5 Comments on “Citizen Business Reporters, and Disclosure Issue, in New Site”

  1. #1 Seth Finkelstein
    on Jun 14th, 2006 at 4:06 am

    Wow.

    Let me get this straight – they want people to work for free(?) (“stringers and a global network of amateur researchers”), to develop tradeable information, which they will then use for their own profit.

    But this is disclosed! So, no problem (“Not any more. Not in this world.”).

    Dan, do you understand why I’m sour and cynical about this stuff?

  2. #2 Dan Gillmor
    on Jun 14th, 2006 at 5:20 am

    I haven’t seen the business model, so I don’t know exactly what they plan. But your interpretation — and cynicism — will be fair if it ends up as you describe.

    The disclosure to which I refer is the fact that they’re apparently planning to trade based on what they learn. I do think it’s an issue, and said so.

  3. #3 Chris Carey
    on Jun 14th, 2006 at 8:17 am

    Thanks for your thoughtful post, Dan.

    Just to clarify an issue that Seth raised, Sharesleuth.com is not intended as a trading operation.

    The original concept was simply to publish an electronic newsletter that would be aimed at traders, money managers, etc., and charge a subscription fee for access.

    But rather than solicit subscriptions for a product with no track record, we decided to publish our research as a blog, prove its value and then see where we could generate revenue.

    Of course, we also think our reporting will generate content for Mark Cuban’s television and movie operations.

    We’ll use paid stringers to do field reporting, primarily for stories that I will write.

    The amateur researchers I mentioned are people with whom I’ve been corresponding for years. In essence, they provide tips and some supporting documentation and I take it from there.

  4. #4 Seth Finkelstein
    on Jun 15th, 2006 at 1:46 pm

    Thanks for the reply.

    I understand it’s not primarily focused on being a trading operation, in the way Foster Winans’ Wall Street Journal column was not primarily focused on being a trading operation. But it seems that it’s been outright declared that if trading profits can be made along the way, they will be made. And that’s not considered an ethical conflict, it’s considered a productive sideline.
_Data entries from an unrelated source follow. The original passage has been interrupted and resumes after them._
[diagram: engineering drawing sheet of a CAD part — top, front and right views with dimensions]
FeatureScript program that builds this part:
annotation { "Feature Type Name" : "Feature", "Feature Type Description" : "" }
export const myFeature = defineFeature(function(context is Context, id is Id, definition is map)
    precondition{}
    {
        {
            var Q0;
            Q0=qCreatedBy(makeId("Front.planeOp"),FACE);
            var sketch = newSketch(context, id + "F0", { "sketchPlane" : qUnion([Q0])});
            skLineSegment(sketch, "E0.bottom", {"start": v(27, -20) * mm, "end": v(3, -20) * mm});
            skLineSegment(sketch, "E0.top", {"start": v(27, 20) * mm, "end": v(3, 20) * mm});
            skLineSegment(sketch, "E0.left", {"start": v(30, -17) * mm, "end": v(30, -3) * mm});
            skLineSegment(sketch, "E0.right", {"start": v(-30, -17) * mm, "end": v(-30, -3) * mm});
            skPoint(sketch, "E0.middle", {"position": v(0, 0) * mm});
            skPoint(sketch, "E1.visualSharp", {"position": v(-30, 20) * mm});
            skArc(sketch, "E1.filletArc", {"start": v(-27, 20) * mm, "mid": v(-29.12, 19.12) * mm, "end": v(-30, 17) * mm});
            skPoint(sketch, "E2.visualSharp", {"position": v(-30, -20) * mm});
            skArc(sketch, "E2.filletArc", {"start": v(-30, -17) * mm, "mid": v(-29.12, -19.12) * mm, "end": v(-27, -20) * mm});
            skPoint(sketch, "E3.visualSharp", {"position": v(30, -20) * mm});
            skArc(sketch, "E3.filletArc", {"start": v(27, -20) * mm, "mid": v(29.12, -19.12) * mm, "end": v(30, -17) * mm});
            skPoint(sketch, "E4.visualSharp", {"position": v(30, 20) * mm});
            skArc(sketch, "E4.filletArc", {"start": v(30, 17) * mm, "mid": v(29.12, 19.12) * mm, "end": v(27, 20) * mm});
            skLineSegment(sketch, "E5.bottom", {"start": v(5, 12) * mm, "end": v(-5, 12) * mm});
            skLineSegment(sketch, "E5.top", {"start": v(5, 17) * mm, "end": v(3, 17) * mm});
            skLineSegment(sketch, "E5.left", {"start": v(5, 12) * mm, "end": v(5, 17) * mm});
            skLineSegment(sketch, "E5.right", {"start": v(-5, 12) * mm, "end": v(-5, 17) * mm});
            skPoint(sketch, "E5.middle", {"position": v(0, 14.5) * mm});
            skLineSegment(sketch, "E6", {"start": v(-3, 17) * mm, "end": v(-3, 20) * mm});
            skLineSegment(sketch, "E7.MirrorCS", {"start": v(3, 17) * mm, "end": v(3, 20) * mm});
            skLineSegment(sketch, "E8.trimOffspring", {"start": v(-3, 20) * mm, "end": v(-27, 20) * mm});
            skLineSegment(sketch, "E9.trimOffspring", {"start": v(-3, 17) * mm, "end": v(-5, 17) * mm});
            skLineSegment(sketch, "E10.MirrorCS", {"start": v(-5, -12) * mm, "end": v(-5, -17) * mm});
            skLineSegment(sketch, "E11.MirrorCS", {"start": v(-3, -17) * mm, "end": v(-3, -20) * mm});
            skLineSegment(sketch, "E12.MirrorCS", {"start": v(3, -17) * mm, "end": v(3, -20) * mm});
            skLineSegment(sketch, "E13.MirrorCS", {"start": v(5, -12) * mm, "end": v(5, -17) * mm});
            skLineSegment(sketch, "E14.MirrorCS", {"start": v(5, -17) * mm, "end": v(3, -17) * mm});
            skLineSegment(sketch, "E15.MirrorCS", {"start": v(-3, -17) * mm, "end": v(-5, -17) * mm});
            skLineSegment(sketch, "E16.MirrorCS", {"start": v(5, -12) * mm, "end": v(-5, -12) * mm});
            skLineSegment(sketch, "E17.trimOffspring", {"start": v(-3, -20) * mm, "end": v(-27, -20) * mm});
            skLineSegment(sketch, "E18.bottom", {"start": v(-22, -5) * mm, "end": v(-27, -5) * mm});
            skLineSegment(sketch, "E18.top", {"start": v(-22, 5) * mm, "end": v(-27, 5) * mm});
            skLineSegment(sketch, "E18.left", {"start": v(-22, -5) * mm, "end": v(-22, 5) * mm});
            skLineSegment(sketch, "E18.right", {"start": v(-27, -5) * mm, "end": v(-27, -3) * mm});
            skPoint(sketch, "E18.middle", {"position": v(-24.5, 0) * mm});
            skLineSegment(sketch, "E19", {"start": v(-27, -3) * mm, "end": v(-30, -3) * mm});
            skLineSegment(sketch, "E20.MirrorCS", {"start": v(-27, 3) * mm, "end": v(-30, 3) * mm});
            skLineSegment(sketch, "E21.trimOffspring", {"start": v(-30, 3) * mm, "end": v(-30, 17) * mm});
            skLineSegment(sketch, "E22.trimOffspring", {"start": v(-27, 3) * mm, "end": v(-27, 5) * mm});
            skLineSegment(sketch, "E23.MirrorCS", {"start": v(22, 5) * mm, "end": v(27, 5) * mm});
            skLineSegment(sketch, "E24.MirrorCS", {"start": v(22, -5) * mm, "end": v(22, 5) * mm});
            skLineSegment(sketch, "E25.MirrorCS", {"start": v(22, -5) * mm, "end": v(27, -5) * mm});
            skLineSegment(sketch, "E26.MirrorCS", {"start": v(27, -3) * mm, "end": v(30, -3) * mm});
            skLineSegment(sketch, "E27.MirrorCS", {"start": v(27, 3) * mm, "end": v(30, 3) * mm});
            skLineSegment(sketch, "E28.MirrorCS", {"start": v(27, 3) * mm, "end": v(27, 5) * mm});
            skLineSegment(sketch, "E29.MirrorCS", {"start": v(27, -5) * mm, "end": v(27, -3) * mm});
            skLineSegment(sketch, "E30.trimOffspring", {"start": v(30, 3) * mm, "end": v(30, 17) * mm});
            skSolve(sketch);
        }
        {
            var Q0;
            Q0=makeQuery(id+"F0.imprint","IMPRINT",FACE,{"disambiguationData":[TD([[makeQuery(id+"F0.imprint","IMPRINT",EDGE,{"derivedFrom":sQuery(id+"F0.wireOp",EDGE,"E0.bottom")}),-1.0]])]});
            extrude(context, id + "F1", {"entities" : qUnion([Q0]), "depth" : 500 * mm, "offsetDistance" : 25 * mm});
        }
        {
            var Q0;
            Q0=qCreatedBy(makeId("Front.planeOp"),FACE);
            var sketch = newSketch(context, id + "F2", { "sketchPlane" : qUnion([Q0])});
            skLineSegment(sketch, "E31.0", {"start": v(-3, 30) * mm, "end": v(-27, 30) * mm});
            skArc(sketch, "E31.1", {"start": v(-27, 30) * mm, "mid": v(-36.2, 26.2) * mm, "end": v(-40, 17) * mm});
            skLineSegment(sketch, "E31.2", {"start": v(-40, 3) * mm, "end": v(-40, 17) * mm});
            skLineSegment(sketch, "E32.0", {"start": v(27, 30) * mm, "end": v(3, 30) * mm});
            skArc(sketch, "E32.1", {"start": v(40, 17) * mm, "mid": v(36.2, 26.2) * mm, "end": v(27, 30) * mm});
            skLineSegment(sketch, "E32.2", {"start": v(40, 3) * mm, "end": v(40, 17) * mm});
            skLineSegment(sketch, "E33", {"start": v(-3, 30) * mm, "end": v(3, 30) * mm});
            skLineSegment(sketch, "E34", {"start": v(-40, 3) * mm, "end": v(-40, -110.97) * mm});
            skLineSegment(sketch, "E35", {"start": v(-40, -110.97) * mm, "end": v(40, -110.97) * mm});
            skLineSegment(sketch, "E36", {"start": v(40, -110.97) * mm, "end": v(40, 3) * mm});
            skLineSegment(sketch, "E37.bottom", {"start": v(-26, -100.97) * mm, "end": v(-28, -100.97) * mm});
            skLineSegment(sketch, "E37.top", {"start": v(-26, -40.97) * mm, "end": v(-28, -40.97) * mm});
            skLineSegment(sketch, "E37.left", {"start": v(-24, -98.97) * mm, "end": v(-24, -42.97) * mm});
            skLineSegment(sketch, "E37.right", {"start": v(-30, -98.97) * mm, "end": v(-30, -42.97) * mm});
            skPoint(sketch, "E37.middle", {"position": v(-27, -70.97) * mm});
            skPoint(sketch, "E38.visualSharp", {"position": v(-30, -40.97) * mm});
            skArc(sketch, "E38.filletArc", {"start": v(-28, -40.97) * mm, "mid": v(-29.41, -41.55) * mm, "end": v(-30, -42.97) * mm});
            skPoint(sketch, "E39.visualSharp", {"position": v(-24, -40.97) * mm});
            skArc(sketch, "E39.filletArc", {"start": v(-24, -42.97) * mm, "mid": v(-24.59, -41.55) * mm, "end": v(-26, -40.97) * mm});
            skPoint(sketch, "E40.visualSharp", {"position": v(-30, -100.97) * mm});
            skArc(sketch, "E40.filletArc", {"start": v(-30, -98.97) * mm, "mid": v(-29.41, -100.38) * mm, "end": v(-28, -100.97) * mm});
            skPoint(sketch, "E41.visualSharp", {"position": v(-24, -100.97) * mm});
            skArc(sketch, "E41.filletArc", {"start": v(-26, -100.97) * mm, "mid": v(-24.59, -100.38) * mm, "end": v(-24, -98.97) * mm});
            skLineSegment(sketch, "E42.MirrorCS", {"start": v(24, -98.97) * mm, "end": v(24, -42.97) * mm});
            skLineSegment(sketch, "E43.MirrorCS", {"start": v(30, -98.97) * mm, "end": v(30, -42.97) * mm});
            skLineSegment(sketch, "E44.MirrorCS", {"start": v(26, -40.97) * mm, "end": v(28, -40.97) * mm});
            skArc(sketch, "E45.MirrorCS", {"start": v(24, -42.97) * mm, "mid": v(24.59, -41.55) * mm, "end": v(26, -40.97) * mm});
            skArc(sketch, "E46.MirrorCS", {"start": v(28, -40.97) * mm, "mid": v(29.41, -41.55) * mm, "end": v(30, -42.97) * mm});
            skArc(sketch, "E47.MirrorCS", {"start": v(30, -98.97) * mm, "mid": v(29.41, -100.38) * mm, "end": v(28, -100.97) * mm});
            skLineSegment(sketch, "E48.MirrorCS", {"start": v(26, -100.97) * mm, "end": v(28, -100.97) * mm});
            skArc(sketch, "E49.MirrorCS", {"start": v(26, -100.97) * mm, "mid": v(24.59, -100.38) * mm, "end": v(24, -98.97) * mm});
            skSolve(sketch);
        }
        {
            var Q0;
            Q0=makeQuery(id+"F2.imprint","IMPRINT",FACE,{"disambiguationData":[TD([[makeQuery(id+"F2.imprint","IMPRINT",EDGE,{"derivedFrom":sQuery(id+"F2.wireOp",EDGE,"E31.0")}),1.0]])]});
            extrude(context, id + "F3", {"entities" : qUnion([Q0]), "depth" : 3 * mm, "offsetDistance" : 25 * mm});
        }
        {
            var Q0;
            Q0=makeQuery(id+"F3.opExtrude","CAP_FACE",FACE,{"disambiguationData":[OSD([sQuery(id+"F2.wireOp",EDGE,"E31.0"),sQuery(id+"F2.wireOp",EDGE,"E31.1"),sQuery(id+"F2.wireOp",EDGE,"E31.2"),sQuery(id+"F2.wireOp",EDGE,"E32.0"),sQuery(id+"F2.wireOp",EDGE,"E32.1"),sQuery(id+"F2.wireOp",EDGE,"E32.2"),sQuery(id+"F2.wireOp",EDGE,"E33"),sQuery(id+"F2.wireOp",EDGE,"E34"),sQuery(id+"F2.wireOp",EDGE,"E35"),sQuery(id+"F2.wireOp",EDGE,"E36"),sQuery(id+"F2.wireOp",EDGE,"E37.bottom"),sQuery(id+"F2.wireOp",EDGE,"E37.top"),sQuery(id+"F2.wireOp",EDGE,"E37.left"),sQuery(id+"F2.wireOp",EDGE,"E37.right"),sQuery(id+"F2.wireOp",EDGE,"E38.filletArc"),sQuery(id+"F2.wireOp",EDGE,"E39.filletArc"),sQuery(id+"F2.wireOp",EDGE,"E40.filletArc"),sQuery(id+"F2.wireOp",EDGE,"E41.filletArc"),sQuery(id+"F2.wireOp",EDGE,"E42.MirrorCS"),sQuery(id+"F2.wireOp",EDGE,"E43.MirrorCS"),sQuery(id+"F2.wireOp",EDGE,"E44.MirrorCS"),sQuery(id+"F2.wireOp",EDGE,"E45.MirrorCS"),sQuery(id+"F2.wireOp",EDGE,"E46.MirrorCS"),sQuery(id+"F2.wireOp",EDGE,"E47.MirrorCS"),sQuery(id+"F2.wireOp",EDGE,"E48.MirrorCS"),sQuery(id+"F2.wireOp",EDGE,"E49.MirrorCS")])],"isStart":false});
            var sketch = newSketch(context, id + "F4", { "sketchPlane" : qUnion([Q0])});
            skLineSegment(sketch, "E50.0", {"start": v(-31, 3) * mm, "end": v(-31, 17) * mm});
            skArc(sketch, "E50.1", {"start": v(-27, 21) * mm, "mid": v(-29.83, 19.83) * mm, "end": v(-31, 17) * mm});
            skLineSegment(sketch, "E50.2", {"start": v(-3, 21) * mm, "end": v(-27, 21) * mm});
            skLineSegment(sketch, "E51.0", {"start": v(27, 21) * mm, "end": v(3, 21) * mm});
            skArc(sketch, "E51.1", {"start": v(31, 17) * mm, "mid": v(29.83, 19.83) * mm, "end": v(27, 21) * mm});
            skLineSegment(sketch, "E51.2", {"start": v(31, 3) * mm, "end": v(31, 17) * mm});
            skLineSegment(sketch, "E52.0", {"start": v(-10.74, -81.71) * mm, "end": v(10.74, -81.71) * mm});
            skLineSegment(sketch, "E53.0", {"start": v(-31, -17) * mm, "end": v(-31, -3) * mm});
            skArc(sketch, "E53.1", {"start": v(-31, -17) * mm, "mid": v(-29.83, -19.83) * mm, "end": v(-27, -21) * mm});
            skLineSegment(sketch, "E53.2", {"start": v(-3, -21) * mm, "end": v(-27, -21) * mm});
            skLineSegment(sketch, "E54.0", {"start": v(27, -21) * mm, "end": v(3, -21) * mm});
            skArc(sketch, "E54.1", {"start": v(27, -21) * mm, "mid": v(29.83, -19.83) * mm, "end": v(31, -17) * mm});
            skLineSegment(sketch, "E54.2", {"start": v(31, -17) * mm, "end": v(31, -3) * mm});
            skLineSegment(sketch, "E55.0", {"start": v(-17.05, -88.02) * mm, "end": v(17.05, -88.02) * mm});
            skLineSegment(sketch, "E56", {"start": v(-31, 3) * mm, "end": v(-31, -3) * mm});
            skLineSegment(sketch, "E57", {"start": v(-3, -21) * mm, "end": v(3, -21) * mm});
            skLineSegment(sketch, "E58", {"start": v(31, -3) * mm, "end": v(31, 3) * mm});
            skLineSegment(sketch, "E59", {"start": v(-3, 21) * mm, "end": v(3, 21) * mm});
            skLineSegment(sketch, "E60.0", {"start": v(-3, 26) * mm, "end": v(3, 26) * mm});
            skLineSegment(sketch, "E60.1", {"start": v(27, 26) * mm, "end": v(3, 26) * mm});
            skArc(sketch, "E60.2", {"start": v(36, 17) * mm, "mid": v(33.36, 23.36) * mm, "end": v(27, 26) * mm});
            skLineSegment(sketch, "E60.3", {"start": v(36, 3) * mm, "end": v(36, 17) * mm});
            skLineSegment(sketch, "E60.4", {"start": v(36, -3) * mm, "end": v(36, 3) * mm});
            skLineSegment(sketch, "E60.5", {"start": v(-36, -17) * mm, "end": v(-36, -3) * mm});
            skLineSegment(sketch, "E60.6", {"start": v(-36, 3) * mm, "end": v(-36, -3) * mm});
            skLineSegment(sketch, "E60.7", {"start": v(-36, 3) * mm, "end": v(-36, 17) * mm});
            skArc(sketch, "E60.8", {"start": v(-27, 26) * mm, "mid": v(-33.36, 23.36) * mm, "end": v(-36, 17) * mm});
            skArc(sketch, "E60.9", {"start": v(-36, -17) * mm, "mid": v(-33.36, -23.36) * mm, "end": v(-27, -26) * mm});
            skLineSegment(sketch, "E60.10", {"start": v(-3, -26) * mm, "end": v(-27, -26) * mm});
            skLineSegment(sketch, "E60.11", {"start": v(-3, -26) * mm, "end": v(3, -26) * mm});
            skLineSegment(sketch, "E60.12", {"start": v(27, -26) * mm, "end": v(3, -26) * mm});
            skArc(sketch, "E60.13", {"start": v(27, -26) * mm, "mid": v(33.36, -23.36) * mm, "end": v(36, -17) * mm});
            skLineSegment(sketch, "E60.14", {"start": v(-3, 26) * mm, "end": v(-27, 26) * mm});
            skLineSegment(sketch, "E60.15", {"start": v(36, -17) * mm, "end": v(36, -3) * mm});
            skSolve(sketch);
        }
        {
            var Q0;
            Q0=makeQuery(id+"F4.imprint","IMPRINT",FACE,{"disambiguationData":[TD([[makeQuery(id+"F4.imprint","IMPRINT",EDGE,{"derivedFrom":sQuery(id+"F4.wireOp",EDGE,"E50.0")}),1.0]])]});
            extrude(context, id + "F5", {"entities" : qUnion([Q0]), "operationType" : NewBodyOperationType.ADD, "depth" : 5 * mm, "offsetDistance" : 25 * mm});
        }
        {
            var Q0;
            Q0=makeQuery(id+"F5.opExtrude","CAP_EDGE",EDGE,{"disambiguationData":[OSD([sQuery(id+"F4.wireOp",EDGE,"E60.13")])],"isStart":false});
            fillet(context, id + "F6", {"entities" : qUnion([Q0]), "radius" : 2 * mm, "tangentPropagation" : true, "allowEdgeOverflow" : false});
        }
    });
    Do you at least give the amateur researchers a commission/finders-fee? Shouldn’t they get a piece of the deal? 1/2 🙂

    Dan, I’m not saying the following to be nasty, but remember some of the discussion of FON – someone said approximately “A conflict of interest is not removed by disclosing the conflict”.
    Disclosure is important, yes. but it’s not the last word, by far.

  5. #5 Daniel Berninger
    on Jun 19th, 2006 at 10:42 am

    “Journalism” as currently constituted does very little to expose corporate fraud which fits with the realities of who owns the various outlets.

    There exist almost no business models that support pursuit of information about corporate fraud.

    The regulatory and enforcement apparatus did not catch Enron, Worldcom, Tyco, et al which is not a surprise given the realities of who controls government (hint same folks as above.)

    We have the case of short sellers tipping Fortune/WSJ regarding Enron, but it seems unlikely these “success stories” address the entire story.

    Sharesleuth may not have found a business model to turn this around, but they deserve some credit for trying.